One change is that historically autism was a neurological, developmental disorder unto itself, but in the early 1990s it changed to a spectrum of disorders (Autism Spectrum disorder or ASD). This change brought with it an expanding list of symptoms and a more subtle classifications of autistic behaviors, which led to more types of behavioral profiles being classified as autistic. Another change in the way we talk about autism is the classification that as an epidemic which brings with it a connotation that there is a single, possibly environmental cause. Referring to autism as an epidemic leads one to think of it in the same class of diseases as Malaria: if we can stop the Plasmodium parasite, we can stop the spread of Malaria, becomes if we can stop GMOs, pollution, induced labor or whatever we can stop the spread of autism.

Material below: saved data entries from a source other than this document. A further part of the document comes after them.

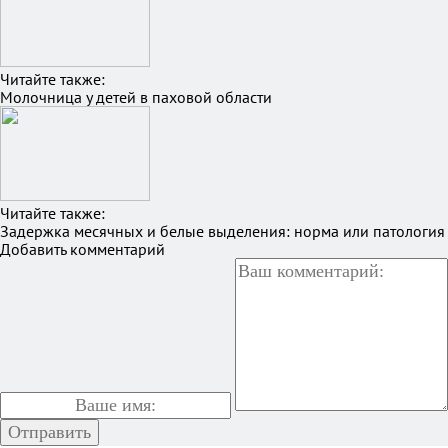
Читайте также:
Молочница у детей в паховой области
Читайте также:
Задержка месячных и белые выделения: норма или патология
Добавить комментарий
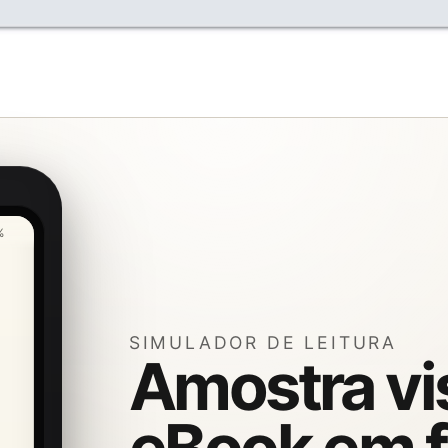
%
SIMULADOR DE LEITURA
Amostra vi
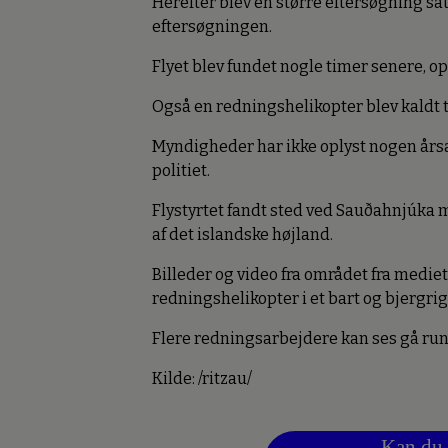
Herefter blev en større eftersøgning sat i
eftersøgningen.
Flyet blev fundet nogle timer senere, op
Også en redningshelikopter blev kaldt ti
Myndigheder har ikke oplyst nogen årsa
politiet.
Flystyrtet fandt sted ved Sauðahnjúka 
af det islandske højland.
Billeder og video fra området fra mediet
redningshelikopter i et bart og bjergri
Flere redningsarbejdere kan ses gå run
Kilde: /ritzau/
Kan du 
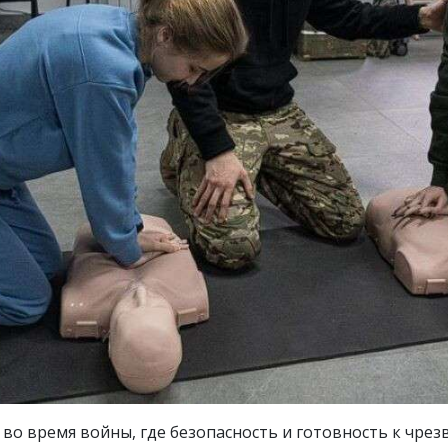
во время войны, где безопасность и готовность к чре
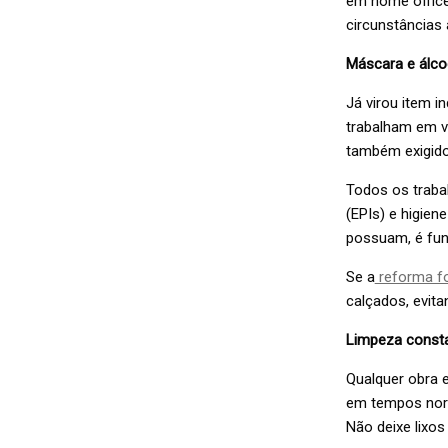
em home office
circunstâncias 
Máscara e álcoo
Já virou item 
trabalham em v
também exigido
Todos os traba
(EPIs) e higien
possuam, é funç
Se a
reforma fo
calçados, evita
Limpeza const
Qualquer obra 
em tempos norm
Não deixe lixo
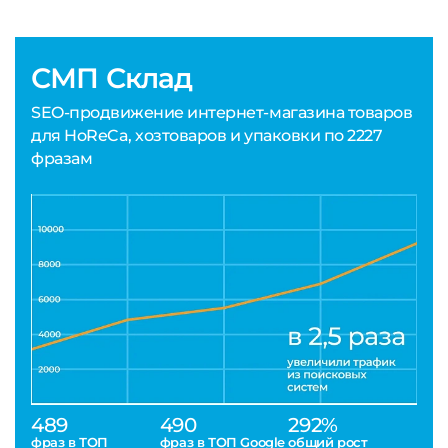
СМП Склад
SEO-продвижение интернет-магазина товаров
для HoReCa, хозтоваров и упаковки по 2227
фразам
489
490
292%
фраз в ТОП
фраз в ТОП Google
общий рост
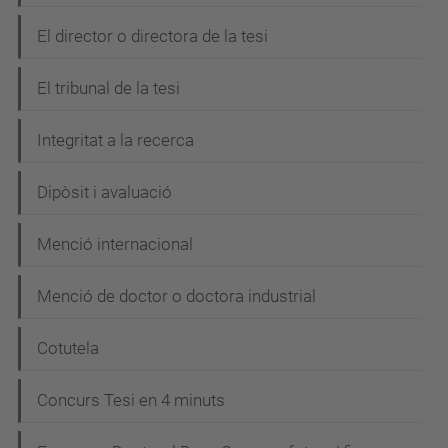
a
El director o directora de la tesi
v
e
El tribunal de la tesi
g
Integritat a la recerca
a
c
Dipòsit i avaluació
i
Menció internacional
ó
Menció de doctor o doctora industrial
Cotutela
Concurs Tesi en 4 minuts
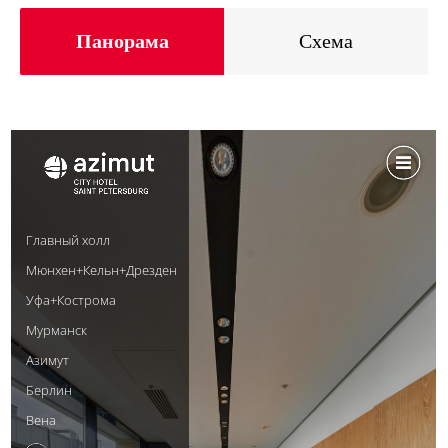
Панорама
Схема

The idea that the autism epidemic is an epiphenomenon rather than a real one is not new, but now it has data from two recent studies to back it up. The most recent study conducted in Sweden and published in the British Medical Journal examined a large volume of data from both a twin study and the Swedish national patient registry and compared autism phenotypes vs. autism diagnoses over a ten year period. They found that although the number of ASD diagnoses increased over that period, the number of people with actual autism phenotypes remained stable.

A similar study in Denmark from earlier this year, published in JAMA Pediatrics, found that more than 60 percent of the increase of ASD diagnoses can be attributed to reporting practices and not actual increases in patients with ASD. Taken together, these two two studies suggest that autism rates, either defined as classical autism or ASD, have probably remained unchanged despite what you may see on your facebook or twitter feed.

The focus we as a society give to autism is great because it truly is a debilitating disorder; however, our energy and efforts are misplaced as we are spending too much time looking for causes in all the wrong places. My hope is that these two studies can refocus researchers away from the epidemic discussion, which leads us towards looking for environmental causes, and instead use that billion dollars towards finding the real cause or causes of ASD, the most likely of which are genetic.